* **Problem details**: Copy word for word every line from the one containing "在实践中，单个人工神经元在解决问题方面毫无用处，因为它太简单了。" through the one containing "由 _clone95_ 撰写", including both of those lines.

┄┄┄┄┄┄┄┄┄┄┄┄┄┄┄┄┄┄┄┄

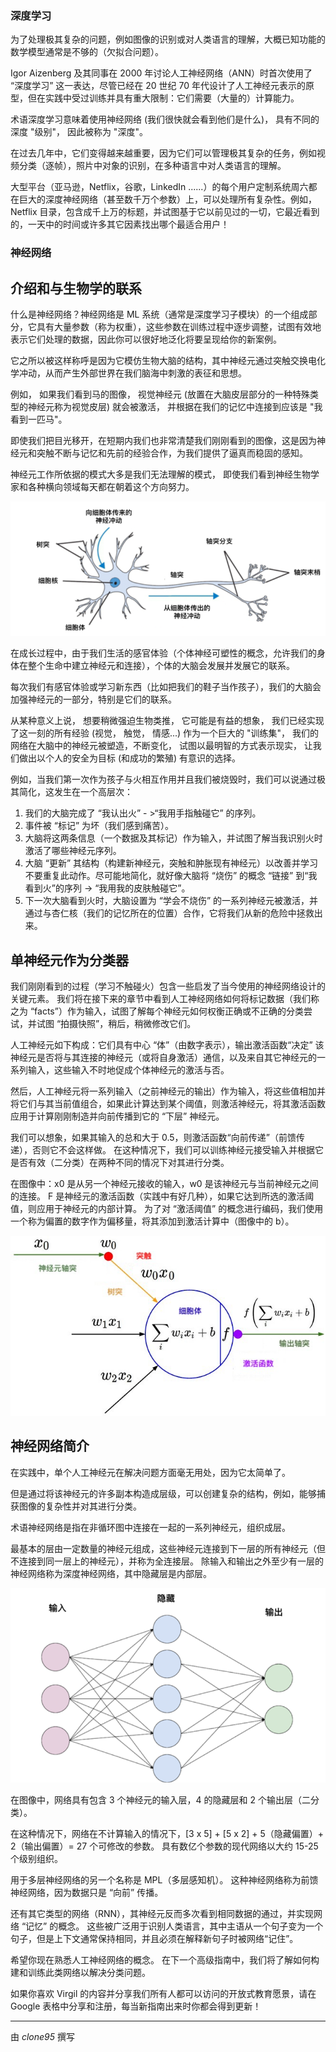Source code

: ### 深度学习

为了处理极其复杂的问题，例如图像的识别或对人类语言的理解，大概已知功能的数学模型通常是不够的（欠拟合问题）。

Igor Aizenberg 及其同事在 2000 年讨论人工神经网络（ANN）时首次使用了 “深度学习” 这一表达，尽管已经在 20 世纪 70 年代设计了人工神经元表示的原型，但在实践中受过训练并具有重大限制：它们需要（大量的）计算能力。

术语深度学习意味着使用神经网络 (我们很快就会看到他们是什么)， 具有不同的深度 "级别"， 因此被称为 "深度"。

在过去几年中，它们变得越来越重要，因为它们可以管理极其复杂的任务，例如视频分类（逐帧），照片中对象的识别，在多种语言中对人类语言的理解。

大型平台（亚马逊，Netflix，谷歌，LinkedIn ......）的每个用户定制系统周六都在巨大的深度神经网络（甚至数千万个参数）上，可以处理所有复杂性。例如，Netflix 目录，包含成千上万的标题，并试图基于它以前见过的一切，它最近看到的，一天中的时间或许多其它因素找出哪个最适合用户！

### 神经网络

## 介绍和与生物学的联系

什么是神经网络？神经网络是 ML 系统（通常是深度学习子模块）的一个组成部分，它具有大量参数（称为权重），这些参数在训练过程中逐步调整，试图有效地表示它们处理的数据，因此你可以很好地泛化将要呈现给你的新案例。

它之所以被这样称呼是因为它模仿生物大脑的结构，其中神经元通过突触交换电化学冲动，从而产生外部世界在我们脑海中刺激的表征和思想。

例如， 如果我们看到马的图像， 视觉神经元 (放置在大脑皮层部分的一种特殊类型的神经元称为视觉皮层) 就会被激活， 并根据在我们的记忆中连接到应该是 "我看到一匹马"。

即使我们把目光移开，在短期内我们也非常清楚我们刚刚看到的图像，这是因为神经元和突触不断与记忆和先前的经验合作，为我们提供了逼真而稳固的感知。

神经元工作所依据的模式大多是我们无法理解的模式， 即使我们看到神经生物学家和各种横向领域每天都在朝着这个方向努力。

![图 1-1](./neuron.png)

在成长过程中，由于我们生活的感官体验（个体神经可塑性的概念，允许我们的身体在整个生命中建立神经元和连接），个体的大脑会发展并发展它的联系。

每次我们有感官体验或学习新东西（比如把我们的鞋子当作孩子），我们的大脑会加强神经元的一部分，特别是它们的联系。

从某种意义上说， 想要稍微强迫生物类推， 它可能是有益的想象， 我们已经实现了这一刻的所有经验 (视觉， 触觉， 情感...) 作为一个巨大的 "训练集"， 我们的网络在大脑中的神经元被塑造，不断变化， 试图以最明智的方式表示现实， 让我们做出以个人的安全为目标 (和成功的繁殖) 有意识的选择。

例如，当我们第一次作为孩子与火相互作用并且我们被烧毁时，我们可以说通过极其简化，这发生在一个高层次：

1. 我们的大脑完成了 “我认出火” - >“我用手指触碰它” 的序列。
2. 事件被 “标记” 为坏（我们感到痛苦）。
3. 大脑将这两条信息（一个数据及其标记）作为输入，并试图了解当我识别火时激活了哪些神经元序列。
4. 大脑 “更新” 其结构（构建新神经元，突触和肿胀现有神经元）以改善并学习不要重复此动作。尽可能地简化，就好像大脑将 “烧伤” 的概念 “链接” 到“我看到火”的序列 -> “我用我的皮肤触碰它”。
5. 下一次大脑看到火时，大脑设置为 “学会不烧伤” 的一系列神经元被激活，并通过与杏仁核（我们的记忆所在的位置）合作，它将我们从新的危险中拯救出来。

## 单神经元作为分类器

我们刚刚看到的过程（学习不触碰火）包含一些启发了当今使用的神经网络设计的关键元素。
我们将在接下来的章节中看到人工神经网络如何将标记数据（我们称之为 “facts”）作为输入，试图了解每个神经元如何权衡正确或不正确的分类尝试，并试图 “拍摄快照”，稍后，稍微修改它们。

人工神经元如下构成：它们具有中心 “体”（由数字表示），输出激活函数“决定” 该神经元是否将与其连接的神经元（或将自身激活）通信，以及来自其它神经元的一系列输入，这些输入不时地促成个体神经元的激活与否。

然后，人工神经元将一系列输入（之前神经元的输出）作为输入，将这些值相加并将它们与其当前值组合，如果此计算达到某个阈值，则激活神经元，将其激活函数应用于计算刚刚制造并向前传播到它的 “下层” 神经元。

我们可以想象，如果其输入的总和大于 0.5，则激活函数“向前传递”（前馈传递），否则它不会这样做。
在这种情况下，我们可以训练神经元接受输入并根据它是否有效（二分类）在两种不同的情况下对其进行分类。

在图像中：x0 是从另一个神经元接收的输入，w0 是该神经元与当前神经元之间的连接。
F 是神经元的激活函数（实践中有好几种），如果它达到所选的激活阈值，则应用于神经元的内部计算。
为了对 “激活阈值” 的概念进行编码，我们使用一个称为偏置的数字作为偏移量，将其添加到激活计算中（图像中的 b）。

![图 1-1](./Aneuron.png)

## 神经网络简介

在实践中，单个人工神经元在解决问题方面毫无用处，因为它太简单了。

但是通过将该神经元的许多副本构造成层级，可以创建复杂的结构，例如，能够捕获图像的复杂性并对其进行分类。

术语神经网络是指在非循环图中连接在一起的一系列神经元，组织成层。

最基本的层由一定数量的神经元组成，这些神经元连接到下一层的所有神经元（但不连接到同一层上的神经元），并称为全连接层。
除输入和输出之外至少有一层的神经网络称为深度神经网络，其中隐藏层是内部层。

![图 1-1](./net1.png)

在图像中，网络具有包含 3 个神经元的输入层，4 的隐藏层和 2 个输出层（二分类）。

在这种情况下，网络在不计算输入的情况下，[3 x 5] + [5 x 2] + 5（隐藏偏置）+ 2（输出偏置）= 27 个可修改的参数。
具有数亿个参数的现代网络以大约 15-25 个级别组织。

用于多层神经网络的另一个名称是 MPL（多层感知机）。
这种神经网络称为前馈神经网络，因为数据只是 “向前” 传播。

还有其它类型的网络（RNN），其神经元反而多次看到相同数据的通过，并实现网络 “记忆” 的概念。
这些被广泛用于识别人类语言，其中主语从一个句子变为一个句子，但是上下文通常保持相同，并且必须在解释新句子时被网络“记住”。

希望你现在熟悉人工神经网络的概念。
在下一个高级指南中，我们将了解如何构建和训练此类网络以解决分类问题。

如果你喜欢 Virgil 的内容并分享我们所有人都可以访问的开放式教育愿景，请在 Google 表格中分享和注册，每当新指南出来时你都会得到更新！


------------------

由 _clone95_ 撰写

┄┄┄┄┄┄┄┄┄┄┄┄┄┄┄┄┄┄┄┄

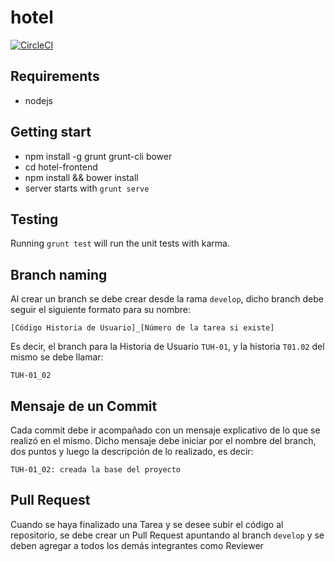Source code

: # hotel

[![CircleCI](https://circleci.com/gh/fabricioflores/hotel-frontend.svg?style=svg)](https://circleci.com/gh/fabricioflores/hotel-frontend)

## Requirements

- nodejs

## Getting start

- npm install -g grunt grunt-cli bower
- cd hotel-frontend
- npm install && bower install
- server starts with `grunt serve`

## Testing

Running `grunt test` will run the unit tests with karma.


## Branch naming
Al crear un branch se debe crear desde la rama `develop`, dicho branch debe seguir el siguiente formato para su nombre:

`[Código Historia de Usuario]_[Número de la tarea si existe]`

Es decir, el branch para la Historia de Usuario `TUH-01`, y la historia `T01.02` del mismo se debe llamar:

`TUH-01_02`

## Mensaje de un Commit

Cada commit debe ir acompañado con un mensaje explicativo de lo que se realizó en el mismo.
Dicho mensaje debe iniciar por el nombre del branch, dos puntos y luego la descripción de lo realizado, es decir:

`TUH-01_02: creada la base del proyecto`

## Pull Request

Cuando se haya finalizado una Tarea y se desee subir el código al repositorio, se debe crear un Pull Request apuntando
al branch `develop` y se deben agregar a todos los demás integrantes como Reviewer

┄┄┄┄┄┄┄┄┄┄┄┄┄┄┄┄┄┄┄┄

* **Task output**:
在实践中，单个人工神经元在解决问题方面毫无用处，因为它太简单了。

但是通过将该神经元的许多副本构造成层级，可以创建复杂的结构，例如，能够捕获图像的复杂性并对其进行分类。

术语神经网络是指在非循环图中连接在一起的一系列神经元，组织成层。

最基本的层由一定数量的神经元组成，这些神经元连接到下一层的所有神经元（但不连接到同一层上的神经元），并称为全连接层。
除输入和输出之外至少有一层的神经网络称为深度神经网络，其中隐藏层是内部层。

![图 1-1](./net1.png)

在图像中，网络具有包含 3 个神经元的输入层，4 的隐藏层和 2 个输出层（二分类）。

在这种情况下，网络在不计算输入的情况下，[3 x 5] + [5 x 2] + 5（隐藏偏置）+ 2（输出偏置）= 27 个可修改的参数。
具有数亿个参数的现代网络以大约 15-25 个级别组织。

用于多层神经网络的另一个名称是 MPL（多层感知机）。
这种神经网络称为前馈神经网络，因为数据只是 “向前” 传播。

还有其它类型的网络（RNN），其神经元反而多次看到相同数据的通过，并实现网络 “记忆” 的概念。
这些被广泛用于识别人类语言，其中主语从一个句子变为一个句子，但是上下文通常保持相同，并且必须在解释新句子时被网络“记住”。

希望你现在熟悉人工神经网络的概念。
在下一个高级指南中，我们将了解如何构建和训练此类网络以解决分类问题。

如果你喜欢 Virgil 的内容并分享我们所有人都可以访问的开放式教育愿景，请在 Google 表格中分享和注册，每当新指南出来时你都会得到更新！


------------------

由 _clone95_ 撰写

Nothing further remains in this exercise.